## Begin Material for this task

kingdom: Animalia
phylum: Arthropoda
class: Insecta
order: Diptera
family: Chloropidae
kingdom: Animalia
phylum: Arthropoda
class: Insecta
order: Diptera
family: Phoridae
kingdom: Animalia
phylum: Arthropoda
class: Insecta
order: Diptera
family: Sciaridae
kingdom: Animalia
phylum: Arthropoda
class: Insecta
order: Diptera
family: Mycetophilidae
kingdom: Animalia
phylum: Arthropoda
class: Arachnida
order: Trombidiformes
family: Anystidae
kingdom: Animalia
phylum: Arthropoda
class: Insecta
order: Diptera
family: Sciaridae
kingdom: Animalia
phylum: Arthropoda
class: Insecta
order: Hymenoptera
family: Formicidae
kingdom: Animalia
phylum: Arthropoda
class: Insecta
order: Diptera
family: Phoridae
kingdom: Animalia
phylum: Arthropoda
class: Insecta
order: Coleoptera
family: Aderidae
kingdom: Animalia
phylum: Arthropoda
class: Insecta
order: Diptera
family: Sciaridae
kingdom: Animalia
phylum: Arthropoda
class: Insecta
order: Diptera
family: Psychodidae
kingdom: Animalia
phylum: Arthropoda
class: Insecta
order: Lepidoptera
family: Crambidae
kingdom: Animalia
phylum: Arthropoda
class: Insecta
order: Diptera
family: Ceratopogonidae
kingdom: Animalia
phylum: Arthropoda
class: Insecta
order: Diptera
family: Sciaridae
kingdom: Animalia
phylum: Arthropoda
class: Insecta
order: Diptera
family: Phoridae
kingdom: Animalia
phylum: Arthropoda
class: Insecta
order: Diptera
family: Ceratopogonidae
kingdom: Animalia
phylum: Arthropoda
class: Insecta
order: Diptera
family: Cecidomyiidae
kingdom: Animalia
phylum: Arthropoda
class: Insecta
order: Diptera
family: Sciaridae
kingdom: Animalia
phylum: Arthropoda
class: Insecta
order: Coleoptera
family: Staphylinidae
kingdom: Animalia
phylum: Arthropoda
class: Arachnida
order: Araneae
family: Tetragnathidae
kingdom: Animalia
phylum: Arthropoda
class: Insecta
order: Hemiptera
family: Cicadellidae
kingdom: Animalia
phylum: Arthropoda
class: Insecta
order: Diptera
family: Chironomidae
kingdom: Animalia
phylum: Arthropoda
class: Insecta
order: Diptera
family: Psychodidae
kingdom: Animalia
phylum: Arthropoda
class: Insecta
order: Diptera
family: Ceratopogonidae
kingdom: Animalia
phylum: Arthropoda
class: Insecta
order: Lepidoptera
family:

## End Material for this task

- _Set problem_:
Can you express the material as a JSON list of strings, one string per line and blank lines omitted, from its first line through the line containing "family: Tetragnathidae"?

- _Written response_:
[
  "kingdom: Animalia",
  "phylum: Arthropoda",
  "class: Insecta",
  "order: Diptera",
  "family: Chloropidae",
  "kingdom: Animalia",
  "phylum: Arthropoda",
  "class: Insecta",
  "order: Diptera",
  "family: Phoridae",
  "kingdom: Animalia",
  "phylum: Arthropoda",
  "class: Insecta",
  "order: Diptera",
  "family: Sciaridae",
  "kingdom: Animalia",
  "phylum: Arthropoda",
  "class: Insecta",
  "order: Diptera",
  "family: Mycetophilidae",
  "kingdom: Animalia",
  "phylum: Arthropoda",
  "class: Arachnida",
  "order: Trombidiformes",
  "family: Anystidae",
  "kingdom: Animalia",
  "phylum: Arthropoda",
  "class: Insecta",
  "order: Diptera",
  "family: Sciaridae",
  "kingdom: Animalia",
  "phylum: Arthropoda",
  "class: Insecta",
  "order: Hymenoptera",
  "family: Formicidae",
  "kingdom: Animalia",
  "phylum: Arthropoda",
  "class: Insecta",
  "order: Diptera",
  "family: Phoridae",
  "kingdom: Animalia",
  "phylum: Arthropoda",
  "class: Insecta",
  "order: Coleoptera",
  "family: Aderidae",
  "kingdom: Animalia",
  "phylum: Arthropoda",
  "class: Insecta",
  "order: Diptera",
  "family: Sciaridae",
  "kingdom: Animalia",
  "phylum: Arthropoda",
  "class: Insecta",
  "order: Diptera",
  "family: Psychodidae",
  "kingdom: Animalia",
  "phylum: Arthropoda",
  "class: Insecta",
  "order: Lepidoptera",
  "family: Crambidae",
  "kingdom: Animalia",
  "phylum: Arthropoda",
  "class: Insecta",
  "order: Diptera",
  "family: Ceratopogonidae",
  "kingdom: Animalia",
  "phylum: Arthropoda",
  "class: Insecta",
  "order: Diptera",
  "family: Sciaridae",
  "kingdom: Animalia",
  "phylum: Arthropoda",
  "class: Insecta",
  "order: Diptera",
  "family: Phoridae",
  "kingdom: Animalia",
  "phylum: Arthropoda",
  "class: Insecta",
  "order: Diptera",
  "family: Ceratopogonidae",
  "kingdom: Animalia",
  "phylum: Arthropoda",
  "class: Insecta",
  "order: Diptera",
  "family: Cecidomyiidae",
  "kingdom: Animalia",
  "phylum: Arthropoda",
  "class: Insecta",
  "order: Diptera",
  "family: Sciaridae",
  "kingdom: Animalia",
  "phylum: Arthropoda",
  "class: Insecta",
  "order: Coleoptera",
  "family: Staphylinidae",
  "kingdom: Animalia",
  "phylum: Arthropoda",
  "class: Arachnida",
  "order: Araneae",
  "family: Tetragnathidae"
]